REPUBLIKA.CO.ID,HAMBURG--Untuk kali pertama sejak 400 tahun lalu, pengadilan di Jerman kembali menyidang pelaku bajak laut. Pengadilan yang dimulai Senin (22/11) ini menyidang 10 orang asal Somalia yang dituduh ingin membajak sebuah kapal kontainer Jerman pada April lalu.
Para bajak laut yang berusia antara 17-48 tahun itu terancam hukuman penjara maksimal 15 tahun. Mereka ditangkap saat hendak menguasai kapal MS Taipan sekitar 900 kilometer dari Pantai Timur Somalia.
Namun perbuatan para bajak laut itu diketahui kapal angkatan laut Belanda. Setelah melalui aksi saling tembak, para bajak laut itu dapat ditaklukkan dan kemudian diserahkan ke pemerintah Jerman.

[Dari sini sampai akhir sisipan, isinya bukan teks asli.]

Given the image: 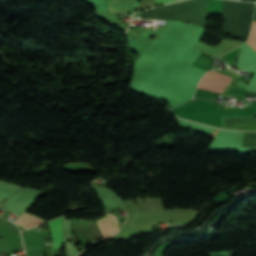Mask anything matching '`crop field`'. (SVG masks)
Here are the masks:
<instances>
[{"label":"crop field","instance_id":"crop-field-1","mask_svg":"<svg viewBox=\"0 0 256 256\" xmlns=\"http://www.w3.org/2000/svg\"><path fill=\"white\" fill-rule=\"evenodd\" d=\"M232 78V75L210 71L204 75L198 87L223 93Z\"/></svg>","mask_w":256,"mask_h":256},{"label":"crop field","instance_id":"crop-field-2","mask_svg":"<svg viewBox=\"0 0 256 256\" xmlns=\"http://www.w3.org/2000/svg\"><path fill=\"white\" fill-rule=\"evenodd\" d=\"M96 223L104 238L113 235L118 229L117 219L112 214H105L104 217L98 219Z\"/></svg>","mask_w":256,"mask_h":256},{"label":"crop field","instance_id":"crop-field-3","mask_svg":"<svg viewBox=\"0 0 256 256\" xmlns=\"http://www.w3.org/2000/svg\"><path fill=\"white\" fill-rule=\"evenodd\" d=\"M51 226L52 237H53V256H55V249L63 243V234H62V221L61 217L48 222Z\"/></svg>","mask_w":256,"mask_h":256},{"label":"crop field","instance_id":"crop-field-4","mask_svg":"<svg viewBox=\"0 0 256 256\" xmlns=\"http://www.w3.org/2000/svg\"><path fill=\"white\" fill-rule=\"evenodd\" d=\"M110 11L131 12L134 0H106Z\"/></svg>","mask_w":256,"mask_h":256},{"label":"crop field","instance_id":"crop-field-5","mask_svg":"<svg viewBox=\"0 0 256 256\" xmlns=\"http://www.w3.org/2000/svg\"><path fill=\"white\" fill-rule=\"evenodd\" d=\"M246 42L256 50V21H253L252 33Z\"/></svg>","mask_w":256,"mask_h":256},{"label":"crop field","instance_id":"crop-field-6","mask_svg":"<svg viewBox=\"0 0 256 256\" xmlns=\"http://www.w3.org/2000/svg\"><path fill=\"white\" fill-rule=\"evenodd\" d=\"M177 0H155V5L157 4H164V3H170V2H174Z\"/></svg>","mask_w":256,"mask_h":256}]
</instances>
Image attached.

Para awak kapal yang dibajak bisa menyelamatkan diri karena berlindung di dalam ruangan khusus yang disebut ''panic room''.
Bajak laut Somalia ini kerap membajak kapal yang berlayar antara Eropa dan Asia. Sejauh ini sudah 23 kapal dan sekitar 500 awaknya yang dikuasai oleh para bajak laut di Somalia.
Seorang ahli yang mendalami pembajakan di Institut Jerman untuk riset Ekonomi (DIW), Anja Shortland, mengatakan pengadilan bajak laut Somalia di negara-negara Barat lebih sebagai 'hadian utama' dari pada sekadar penangkal. ''Menghabiskan tiga, lima, bahkan tujuh tahun di penjara Eropa atau Amerika yang diikuti oleh suaka politik, Anda tidak dapat melakukan lebih baik sebagai seorang Somalia,'' ujarnya.
Kenya, Mauritius, Seychelles, dan Tanzania ikut menanggung beban dari pembajakan yang dilakukan warga Somalia ini. Negara-negara ini bersedia mengadili para bajak laut yang tertangkap oleh patroli pasukan internasional di Timur Laut benua Afrika.